We all used to be friends. And at the time [K.S.] just really dislikes her. And you can ask anybody in his sixth period class. Cause we used to eat lunch together. And he would always write on the board like, saying she's a slut or saying any type of thing.

         K.S. began urging A.T. to go with him to the school resource officer to report the video of S.K. Eventually, A.T. relented. K.S. testified he was worried about S.K. and wanted her to receive help. However, A.T. testified that the motives of K.S. were not so pure. A.T. testified that K.S. was bragging around school about S.K. going to jail if he were to report the text message to the school resource officer. She stated, "he has a strong hate towards her. And he kinda [sic] just pulled me along with him because he knew I would be on his side."

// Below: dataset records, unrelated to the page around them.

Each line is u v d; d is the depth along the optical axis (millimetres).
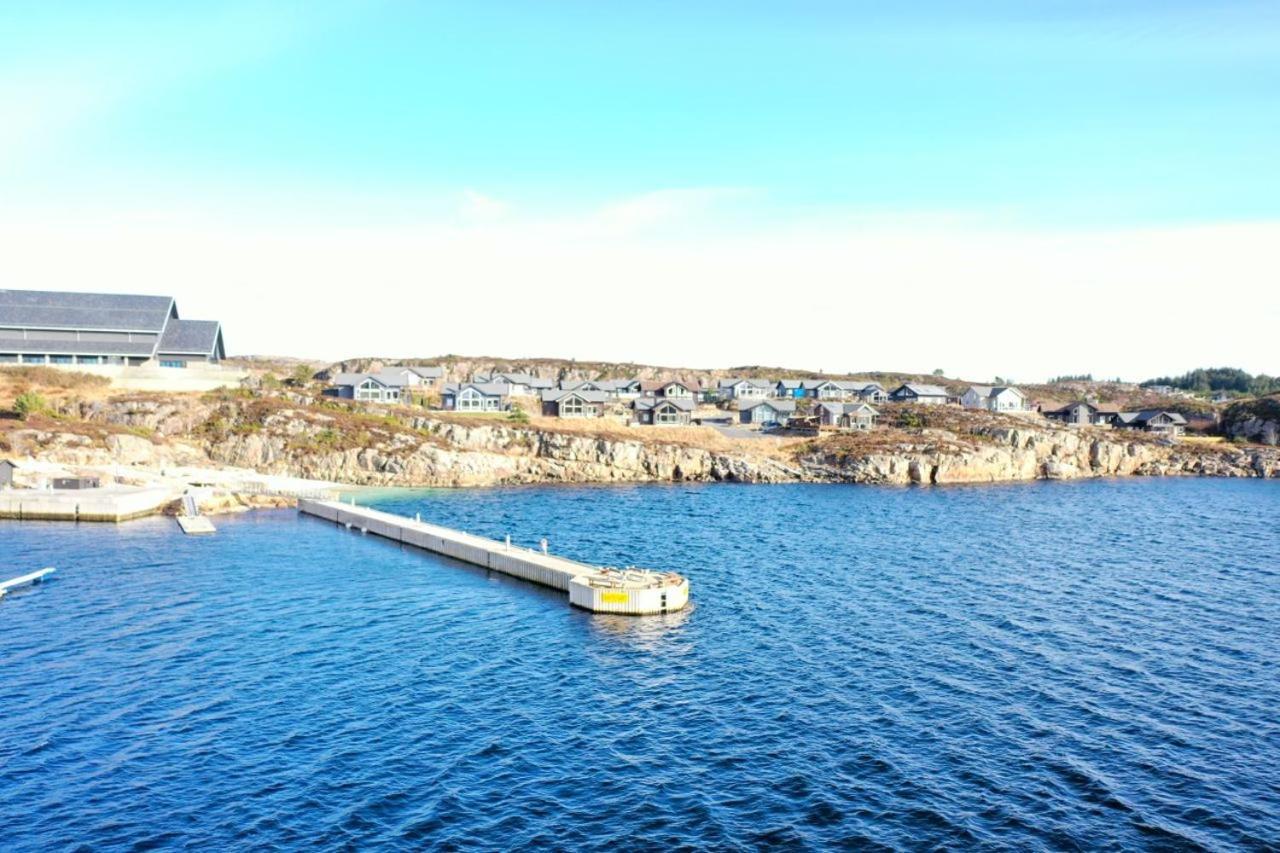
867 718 45844
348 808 36062
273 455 141750
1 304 153375
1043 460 173625
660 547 91812
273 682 50125
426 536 92500
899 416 194625
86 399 141375
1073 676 52312
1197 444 190375
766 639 59438
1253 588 75250
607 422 178875
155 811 35594
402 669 52781
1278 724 45531
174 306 170750
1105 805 37031
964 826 35219
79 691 48062
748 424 194625
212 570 79062
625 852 33094
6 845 32875
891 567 82625
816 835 34469
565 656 55688
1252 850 33750
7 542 89375
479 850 33094
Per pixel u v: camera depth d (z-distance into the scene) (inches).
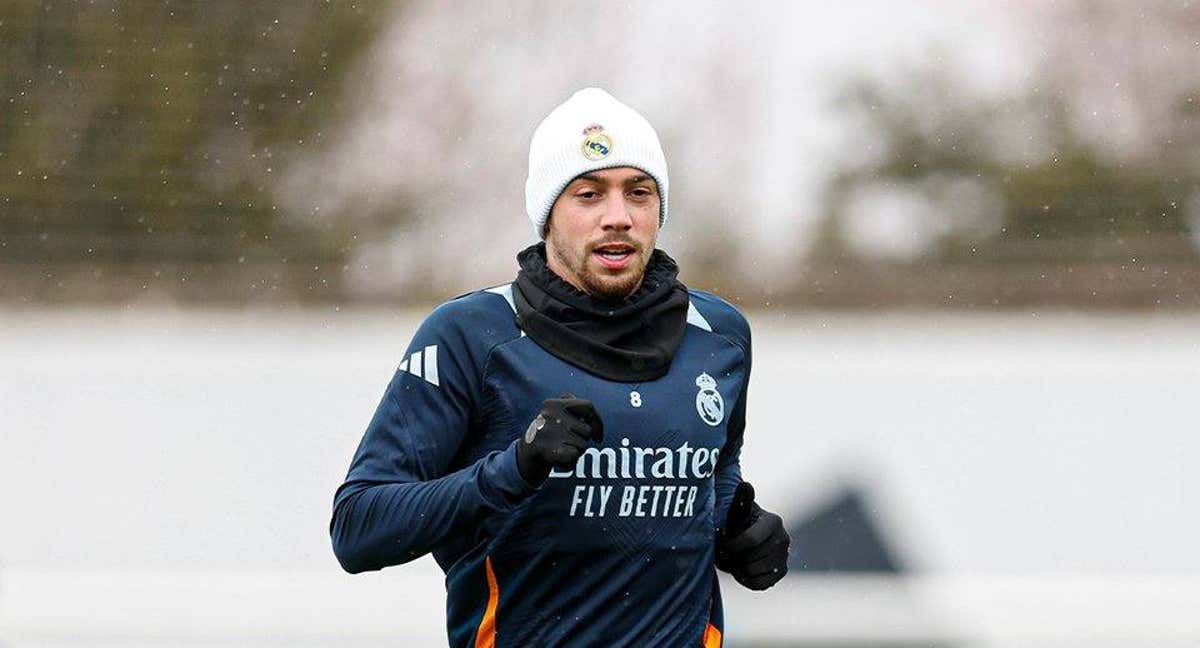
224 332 930.7
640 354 431.8
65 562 887.7
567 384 427.5
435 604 860.6
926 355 935.7
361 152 997.2
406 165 995.3
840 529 884.6
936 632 875.4
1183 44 1057.5
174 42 1010.7
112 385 905.5
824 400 903.1
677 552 436.1
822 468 896.3
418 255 971.3
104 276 943.0
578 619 430.0
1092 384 910.4
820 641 858.8
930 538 895.1
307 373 909.8
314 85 1011.9
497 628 435.5
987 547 892.6
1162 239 991.0
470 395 429.4
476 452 434.9
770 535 461.7
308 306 944.9
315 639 868.6
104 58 1003.3
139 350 919.0
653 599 435.5
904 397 906.1
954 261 986.1
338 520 427.2
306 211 978.7
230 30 1021.8
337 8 1029.2
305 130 1000.9
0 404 903.1
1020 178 1013.8
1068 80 1042.7
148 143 986.1
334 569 893.8
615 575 430.6
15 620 875.4
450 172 994.1
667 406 432.8
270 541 895.7
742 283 972.6
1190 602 890.7
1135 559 897.5
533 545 426.6
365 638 862.5
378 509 414.9
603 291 429.7
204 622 875.4
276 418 905.5
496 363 428.5
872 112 1024.2
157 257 952.9
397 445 426.6
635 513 428.8
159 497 896.9
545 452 390.6
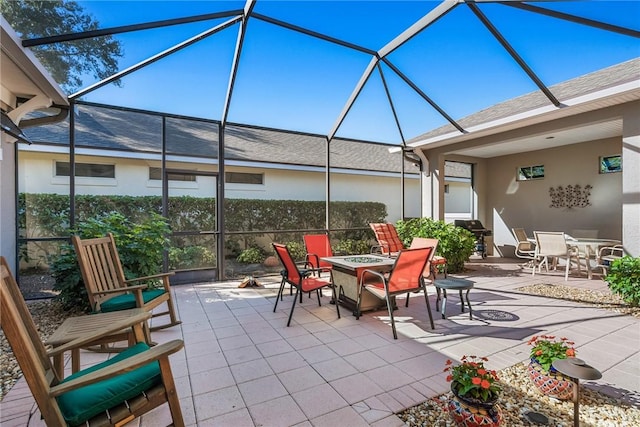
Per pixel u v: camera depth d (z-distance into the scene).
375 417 1.91
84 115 5.67
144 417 1.93
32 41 3.23
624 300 4.16
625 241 4.74
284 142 8.92
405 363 2.61
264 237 7.92
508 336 3.19
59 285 3.98
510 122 5.75
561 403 2.05
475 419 1.68
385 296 3.31
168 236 5.66
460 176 11.73
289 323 3.54
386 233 6.90
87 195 6.08
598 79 5.11
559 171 7.96
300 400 2.09
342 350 2.87
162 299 3.29
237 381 2.33
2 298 1.26
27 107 4.08
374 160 9.73
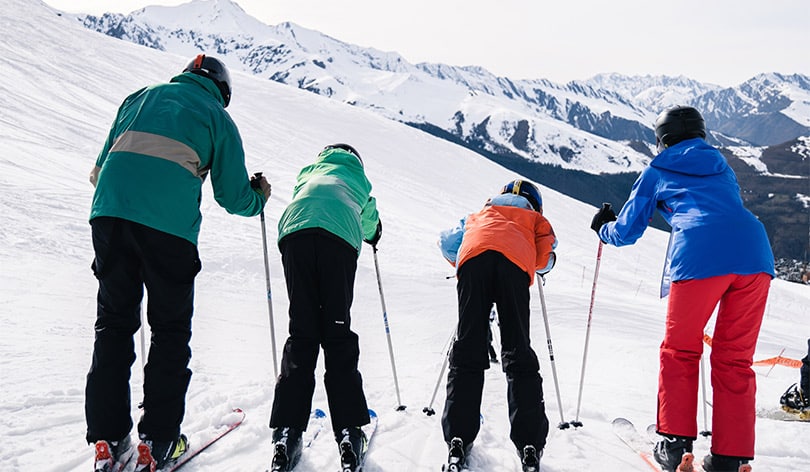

         A.T. and K.S. went to the school resource officer, Officer Eugene Caballero of the Charles County Sheriff's Office. At the meeting, A.T. and K.S. told Officer Caballero about the video. At that point, K.S. possessed the video as an email attachment. He displayed the email and video on Officer Caballero's computer. Officer Caballero then instructed K.S. to delete the video from his email account.

         After receiving a copy of the video from K.S., Officer Caballero met with S.K. at the Robert D. Stethem Educational Center in Charles County. S.K. was read her Miranda rights and agreed to speak with Officer Caballero. In his police report, Officer Caballero stated S.K. cried during their meeting and was upset that the video was going around the school.[3] S.K. was under the impression that Officer Caballero met with her to stop the video from further distribution to other students. At no point during this meeting did Officer Caballero inform S.K. that she was considered a suspect for criminal activity. S.K. provided Officer Caballero with a written statement admitting that she was in the video and had only sent it to her two friends.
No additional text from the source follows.